Re: [R] readLines without skipNul=TRUE causes crash

2017-07-16 Thread Anthony Damico
hi, thank you for attempting this. it looks like your unix machine unzipped
the txt file without corruption -- if you copied over the same txt file to
windows 7, i don't think that would reproduce the problem?  i think it
needs to be the corrupted text file where   R.utils::countLines( txtfile
)   gives 809367.  i am able to reproduce on two distinct windows machines
but no guarantee i'm not doing something dumb

On Sat, Jul 15, 2017 at 6:29 PM, Jeff Newmiller 
wrote:

> I am not able to reproduce your segfault on a Windows 7 platform either:
>
> ##
> fn1 <- "d:/DADOS_ENEM_2009.txt"
> sessionInfo()
> ## R version 3.4.1 (2017-06-30)

======

Retype the passage of the forum post above between "On Sat, Jul" and "version 3.4.1 (2017-06-30)", inclusive.

======

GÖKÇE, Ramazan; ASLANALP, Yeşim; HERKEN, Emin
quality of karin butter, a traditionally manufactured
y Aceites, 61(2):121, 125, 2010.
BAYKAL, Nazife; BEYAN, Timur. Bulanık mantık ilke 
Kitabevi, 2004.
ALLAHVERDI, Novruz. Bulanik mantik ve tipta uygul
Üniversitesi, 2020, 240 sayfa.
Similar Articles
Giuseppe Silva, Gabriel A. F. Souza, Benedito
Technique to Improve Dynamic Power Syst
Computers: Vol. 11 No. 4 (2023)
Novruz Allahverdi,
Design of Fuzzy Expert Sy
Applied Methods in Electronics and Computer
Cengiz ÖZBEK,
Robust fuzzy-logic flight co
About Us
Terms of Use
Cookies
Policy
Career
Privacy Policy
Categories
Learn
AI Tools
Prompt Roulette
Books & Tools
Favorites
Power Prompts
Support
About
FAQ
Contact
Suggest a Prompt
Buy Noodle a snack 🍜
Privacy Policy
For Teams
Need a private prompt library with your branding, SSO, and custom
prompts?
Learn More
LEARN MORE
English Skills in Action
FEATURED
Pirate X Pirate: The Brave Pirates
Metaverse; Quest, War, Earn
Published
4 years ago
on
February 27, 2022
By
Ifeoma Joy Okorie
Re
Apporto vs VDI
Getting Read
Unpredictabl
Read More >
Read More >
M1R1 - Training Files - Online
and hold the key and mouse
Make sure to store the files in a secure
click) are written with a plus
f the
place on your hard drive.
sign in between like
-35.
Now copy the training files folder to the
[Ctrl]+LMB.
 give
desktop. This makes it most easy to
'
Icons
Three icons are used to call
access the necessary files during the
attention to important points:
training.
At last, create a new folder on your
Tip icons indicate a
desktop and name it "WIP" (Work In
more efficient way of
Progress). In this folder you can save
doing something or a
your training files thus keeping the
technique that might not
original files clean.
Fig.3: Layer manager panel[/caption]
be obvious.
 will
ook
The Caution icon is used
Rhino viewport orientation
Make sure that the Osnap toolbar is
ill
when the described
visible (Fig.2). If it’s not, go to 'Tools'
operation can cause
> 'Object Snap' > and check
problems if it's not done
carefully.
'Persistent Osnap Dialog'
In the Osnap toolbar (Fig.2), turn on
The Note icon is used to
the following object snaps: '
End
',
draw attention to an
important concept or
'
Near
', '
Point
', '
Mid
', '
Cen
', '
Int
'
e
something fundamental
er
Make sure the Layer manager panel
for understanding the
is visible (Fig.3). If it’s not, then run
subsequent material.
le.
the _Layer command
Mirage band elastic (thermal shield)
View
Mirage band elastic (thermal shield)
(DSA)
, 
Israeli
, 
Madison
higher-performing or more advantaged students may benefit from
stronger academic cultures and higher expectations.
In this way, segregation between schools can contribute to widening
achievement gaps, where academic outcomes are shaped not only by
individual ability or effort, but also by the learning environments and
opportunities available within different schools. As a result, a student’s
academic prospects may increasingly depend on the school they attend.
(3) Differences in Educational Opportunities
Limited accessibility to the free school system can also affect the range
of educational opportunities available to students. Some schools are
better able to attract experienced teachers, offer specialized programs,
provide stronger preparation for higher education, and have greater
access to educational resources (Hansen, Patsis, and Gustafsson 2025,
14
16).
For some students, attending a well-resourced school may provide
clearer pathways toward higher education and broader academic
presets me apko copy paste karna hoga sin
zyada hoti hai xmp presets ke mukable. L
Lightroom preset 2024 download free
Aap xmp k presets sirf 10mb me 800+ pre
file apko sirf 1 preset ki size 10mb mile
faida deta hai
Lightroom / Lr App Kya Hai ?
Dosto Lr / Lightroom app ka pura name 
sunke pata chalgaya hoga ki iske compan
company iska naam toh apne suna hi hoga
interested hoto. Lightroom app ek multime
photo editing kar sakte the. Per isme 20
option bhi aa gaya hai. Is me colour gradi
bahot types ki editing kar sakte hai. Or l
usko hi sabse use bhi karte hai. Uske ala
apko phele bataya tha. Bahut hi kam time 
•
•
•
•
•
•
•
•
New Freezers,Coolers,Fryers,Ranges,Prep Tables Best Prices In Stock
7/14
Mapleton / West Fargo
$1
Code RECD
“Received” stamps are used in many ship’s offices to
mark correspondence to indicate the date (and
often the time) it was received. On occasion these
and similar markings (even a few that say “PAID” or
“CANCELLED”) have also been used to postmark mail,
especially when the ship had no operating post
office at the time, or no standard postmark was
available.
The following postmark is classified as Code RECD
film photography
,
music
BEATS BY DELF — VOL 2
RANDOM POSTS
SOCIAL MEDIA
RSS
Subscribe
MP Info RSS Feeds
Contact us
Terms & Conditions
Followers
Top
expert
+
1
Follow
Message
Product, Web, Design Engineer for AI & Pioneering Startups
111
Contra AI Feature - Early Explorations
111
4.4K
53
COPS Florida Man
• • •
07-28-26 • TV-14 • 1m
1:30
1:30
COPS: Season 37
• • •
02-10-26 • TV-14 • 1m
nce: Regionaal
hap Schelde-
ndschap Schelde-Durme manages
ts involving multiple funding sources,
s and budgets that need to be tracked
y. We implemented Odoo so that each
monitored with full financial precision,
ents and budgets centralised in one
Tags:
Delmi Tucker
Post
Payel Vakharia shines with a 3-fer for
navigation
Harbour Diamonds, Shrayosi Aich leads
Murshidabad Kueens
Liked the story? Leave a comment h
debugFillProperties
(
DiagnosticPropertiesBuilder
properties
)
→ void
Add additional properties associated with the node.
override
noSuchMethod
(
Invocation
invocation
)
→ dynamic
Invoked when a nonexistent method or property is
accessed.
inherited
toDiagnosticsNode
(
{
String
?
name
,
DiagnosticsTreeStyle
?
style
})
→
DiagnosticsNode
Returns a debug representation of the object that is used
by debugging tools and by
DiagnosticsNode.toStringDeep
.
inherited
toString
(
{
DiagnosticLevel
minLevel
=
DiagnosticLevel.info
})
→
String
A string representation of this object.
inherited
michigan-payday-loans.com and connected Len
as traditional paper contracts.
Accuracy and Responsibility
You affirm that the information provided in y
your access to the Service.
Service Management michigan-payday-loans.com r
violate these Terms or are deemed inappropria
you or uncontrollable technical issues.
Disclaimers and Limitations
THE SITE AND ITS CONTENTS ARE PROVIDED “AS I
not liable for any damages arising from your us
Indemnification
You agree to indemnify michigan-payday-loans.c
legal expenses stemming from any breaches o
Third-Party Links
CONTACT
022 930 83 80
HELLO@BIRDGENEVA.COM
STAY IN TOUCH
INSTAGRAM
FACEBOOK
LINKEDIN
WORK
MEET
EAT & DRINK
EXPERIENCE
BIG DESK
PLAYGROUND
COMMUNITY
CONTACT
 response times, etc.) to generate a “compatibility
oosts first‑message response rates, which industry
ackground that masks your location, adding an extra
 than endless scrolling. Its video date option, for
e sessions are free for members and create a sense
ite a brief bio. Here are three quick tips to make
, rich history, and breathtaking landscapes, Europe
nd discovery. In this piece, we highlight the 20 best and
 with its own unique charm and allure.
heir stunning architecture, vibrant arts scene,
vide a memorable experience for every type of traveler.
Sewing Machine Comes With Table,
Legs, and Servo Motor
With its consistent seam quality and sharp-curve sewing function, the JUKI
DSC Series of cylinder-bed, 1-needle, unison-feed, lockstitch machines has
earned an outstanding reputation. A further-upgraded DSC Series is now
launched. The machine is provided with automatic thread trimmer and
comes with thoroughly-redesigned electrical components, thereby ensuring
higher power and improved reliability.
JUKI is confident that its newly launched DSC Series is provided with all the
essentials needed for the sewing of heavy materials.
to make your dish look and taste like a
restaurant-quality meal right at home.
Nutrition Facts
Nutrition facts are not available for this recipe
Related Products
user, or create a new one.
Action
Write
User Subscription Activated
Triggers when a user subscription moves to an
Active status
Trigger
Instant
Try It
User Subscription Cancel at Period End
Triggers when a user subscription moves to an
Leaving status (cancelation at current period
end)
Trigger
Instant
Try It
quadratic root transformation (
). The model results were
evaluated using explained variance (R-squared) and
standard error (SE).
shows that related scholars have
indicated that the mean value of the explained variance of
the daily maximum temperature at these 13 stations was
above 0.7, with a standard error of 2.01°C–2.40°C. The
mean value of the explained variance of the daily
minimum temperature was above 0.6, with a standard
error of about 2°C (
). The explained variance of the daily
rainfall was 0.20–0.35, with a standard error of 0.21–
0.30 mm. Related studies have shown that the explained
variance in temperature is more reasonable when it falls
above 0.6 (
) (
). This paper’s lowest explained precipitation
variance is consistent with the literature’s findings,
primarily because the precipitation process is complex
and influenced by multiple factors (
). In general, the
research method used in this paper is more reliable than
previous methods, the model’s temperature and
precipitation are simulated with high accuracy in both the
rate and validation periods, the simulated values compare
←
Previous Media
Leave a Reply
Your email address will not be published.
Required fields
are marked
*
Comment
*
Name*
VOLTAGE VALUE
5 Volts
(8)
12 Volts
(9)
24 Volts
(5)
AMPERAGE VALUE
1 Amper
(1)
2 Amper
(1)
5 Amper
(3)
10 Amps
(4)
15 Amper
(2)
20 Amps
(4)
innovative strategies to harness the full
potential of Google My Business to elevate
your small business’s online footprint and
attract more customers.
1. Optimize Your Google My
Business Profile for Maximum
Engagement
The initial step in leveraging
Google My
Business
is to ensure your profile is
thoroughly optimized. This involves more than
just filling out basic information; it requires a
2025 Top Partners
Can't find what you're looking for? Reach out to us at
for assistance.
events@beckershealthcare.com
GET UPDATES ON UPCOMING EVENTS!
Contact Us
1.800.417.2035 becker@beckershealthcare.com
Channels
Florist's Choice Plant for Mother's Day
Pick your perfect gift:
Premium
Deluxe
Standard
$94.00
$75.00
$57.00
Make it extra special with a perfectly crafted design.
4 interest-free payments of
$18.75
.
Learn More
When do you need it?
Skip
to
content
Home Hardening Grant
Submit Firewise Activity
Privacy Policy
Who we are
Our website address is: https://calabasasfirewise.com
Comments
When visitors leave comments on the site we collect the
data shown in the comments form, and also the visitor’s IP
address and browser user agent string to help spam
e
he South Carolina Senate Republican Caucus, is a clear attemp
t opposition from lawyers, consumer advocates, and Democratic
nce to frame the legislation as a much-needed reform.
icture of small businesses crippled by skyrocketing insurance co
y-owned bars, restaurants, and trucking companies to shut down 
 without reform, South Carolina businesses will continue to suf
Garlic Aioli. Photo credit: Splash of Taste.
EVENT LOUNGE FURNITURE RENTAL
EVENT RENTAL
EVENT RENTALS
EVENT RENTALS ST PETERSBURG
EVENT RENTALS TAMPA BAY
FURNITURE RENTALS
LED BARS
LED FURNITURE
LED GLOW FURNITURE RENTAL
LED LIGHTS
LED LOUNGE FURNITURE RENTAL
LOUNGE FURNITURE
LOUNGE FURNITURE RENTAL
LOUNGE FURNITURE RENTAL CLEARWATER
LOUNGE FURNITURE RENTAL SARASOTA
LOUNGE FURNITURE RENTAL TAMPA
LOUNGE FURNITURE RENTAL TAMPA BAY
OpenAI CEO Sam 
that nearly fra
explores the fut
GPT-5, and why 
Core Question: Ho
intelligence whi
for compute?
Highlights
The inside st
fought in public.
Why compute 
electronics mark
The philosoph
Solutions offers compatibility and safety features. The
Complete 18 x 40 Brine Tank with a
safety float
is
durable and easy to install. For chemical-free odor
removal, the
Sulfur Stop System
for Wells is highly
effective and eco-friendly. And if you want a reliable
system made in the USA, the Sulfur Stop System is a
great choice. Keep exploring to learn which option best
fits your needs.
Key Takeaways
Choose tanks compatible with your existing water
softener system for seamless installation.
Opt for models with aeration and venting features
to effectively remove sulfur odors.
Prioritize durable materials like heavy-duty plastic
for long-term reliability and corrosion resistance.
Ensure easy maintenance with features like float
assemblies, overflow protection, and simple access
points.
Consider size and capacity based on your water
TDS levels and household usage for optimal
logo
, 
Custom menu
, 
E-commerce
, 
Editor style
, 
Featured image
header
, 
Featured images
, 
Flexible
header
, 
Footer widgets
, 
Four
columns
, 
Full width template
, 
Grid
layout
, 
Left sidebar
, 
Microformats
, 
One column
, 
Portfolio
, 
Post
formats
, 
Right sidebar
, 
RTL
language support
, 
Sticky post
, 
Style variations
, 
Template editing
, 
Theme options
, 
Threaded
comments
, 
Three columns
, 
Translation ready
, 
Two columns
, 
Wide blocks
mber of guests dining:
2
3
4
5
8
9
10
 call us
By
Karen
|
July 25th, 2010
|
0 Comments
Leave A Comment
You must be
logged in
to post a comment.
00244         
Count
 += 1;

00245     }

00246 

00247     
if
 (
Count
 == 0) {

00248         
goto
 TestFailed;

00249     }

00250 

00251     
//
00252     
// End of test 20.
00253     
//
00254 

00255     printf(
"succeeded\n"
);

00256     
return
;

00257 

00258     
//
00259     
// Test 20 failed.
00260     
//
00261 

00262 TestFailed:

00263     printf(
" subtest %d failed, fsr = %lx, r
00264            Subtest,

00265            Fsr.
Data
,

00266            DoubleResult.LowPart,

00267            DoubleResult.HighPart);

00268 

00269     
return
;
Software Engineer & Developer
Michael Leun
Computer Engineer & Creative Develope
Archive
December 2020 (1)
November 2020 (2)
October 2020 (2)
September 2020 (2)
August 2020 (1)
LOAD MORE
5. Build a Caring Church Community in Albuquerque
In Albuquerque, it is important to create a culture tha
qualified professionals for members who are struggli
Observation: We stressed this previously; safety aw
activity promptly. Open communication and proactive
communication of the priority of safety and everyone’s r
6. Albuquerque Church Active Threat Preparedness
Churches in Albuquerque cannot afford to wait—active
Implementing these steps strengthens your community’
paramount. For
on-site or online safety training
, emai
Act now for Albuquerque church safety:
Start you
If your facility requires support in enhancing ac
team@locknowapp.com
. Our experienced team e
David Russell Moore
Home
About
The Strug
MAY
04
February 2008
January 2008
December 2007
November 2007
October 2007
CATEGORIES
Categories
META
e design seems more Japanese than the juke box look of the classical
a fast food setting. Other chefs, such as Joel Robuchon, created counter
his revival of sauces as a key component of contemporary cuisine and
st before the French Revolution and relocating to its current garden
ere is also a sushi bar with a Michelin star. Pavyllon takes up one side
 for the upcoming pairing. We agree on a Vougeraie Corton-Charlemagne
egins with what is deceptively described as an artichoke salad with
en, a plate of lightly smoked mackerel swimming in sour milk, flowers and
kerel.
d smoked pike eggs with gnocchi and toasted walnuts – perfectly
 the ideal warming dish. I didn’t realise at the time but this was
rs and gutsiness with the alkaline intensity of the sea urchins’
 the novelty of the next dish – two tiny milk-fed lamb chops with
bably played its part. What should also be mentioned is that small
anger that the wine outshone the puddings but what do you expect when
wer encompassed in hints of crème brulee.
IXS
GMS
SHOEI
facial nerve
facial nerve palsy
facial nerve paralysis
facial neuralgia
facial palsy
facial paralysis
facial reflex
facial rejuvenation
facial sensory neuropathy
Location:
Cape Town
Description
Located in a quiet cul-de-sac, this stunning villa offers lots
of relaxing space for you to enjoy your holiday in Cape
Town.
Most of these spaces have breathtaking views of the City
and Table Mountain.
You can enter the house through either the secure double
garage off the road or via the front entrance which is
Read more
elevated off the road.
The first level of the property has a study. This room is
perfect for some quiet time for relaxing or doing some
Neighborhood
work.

======

Reply to the exercise =
On Sat, Jul 15, 2017 at 6:29 PM, Jeff Newmiller 
wrote:

> I am not able to reproduce your segfault on a Windows 7 platform either:
>
> ##
> fn1 <- "d:/DADOS_ENEM_2009.txt"
> sessionInfo()
> ## R version 3.4.1 (2017-06-30)